Tunisie : Des vaccins anti Covid font les frais de la cohabitation politique

 Tunisie : Des vaccins anti Covid font les frais de la cohabitation politique

Si le blocage politique que vit depuis plusieurs mois le pays engendre des conséquences économiques et sociales perceptibles jusque sur la bourse des Tunisiens, la cohabitation hostile entre le gouvernement et la présidence de la République trouve désormais des ramifications y compris dans une campagne de vaccination qui piétine.

 

Aujourd’hui lundi, la présidence de la République a en effet publié un communiqué laconique où le Palais explique avoir reçu 500 doses de vaccins anti Covid, « via une initiative des Emirats arabes unis ». « Sur ordre présidentiel, lesdits vaccins ont été remis à la direction générale militaire de la Santé », poursuit la même source.

« La présidence de la République insiste sur le fait que le vaccin n’a été administré à aucun personnel ni à la présidence ni toute autre service, en attendant d’en vérifier l’efficacité et d’établir les priorités entre bénéficiaires potentiels », y assure-t-on.

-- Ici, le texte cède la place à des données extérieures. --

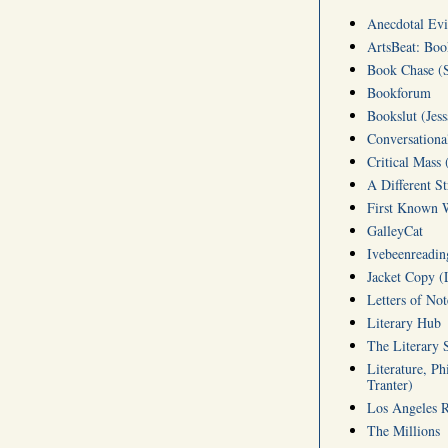
Anecdotal Evi
ArtsBeat: Bo
Book Chase (S
Bookforum
Bookslut (Jess
Conversationa
Critical Mass 
A Different S
First Known W
GalleyCat
Ivebeenreading
Jacket Copy (
Letters of No
Literary Hub
The Literary 
Literature, Ph
Tranter)
Los Angeles 
The Millions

Le Palais réagissait ainsi sans doute aux injonctions qui se sont multipliées sur la toile, dont celle de l’ONG de vigilance I-Watch, qui enjoignait la présidence à dissiper les rumeurs sur sa réception d’une quantité de vaccins. Certaines sources parlaient ce matin d’un millier de doses.

Une communication calamiteuse

Mais loin de clarifier tous les contours de l’opération, le communiqué présidentiel n’a fait qu’attiser la polémique née sur les réseaux sociaux, en faisant ce don symbolique une patate chaude.

Car le texte est entaché de plusieurs problématiques, et non des moindres. Sans le moindre début de remerciement pour le pays donateur, la tonalité du communiqué renvoie sinon une forme d’embarras, du moins une certaine méfiance type « antivax ».

D’aucuns liront ainsi entre les lignes un certain scepticisme à l’égard du vaccin en lui-même, au moment où les vaccins en circulation dans le monde et leur provenance pharmaceutique sont connus. En cela le Palais reste fidèle aux rhétoriques conspirationnistes qu’on lui connait. Comment expliquer en effet que l’on insiste dans un communiqué officiel sur les vérifications en cours quant à l’efficacité d’un vaccin anti Coronavirus en mars 2021 ?

Plus préoccupant encore, le manque de coordination entre les deux têtes de l’exécutif autour d’une question aussi cruciale que celle de la santé publique. En froid avec le gouvernement, le président Kais Saïed se permet donc le luxe de court-circuiter les canaux officiels chargés de la supervision de la campagne de vaccination, déjà pénalisés par un inacceptable retard.

En transmettant ces vaccins aux militaires, le chef de l’Etat accroît par ailleurs son propre isolement en tant que chef des armées à titre exclusif, là où l’occasion prêtait pourtant à une suspension de toutes les divergences au nom de l’intérêt supérieur de l’Etat et de l’impératif éthique de porter assistance au plus vite aux personnes les plus nécessiteuses du vaccin.

A son tour, la présidence du gouvernement n’a pas manqué l’opportunité de marquer des points politiques en y allant aussitôt de son propre communiqué où l’on peut lire que la Kasbah exprime son étonnement de ne pas avoir été mise au courant de l’arrivée de ce don : « Le chef du gouvernement Hichem Mechichi a ordonné l’ouverture d’une enquête sur les modalités d’entrée des vaccins émiratis sur le sol tunisien ».

Au moment où les voisins maghrébins vaccinent déjà leurs citoyens par millions, la Tunisie patauge et s’enlise dans d’interminables intrigues de Palais au mépris de la santé publique.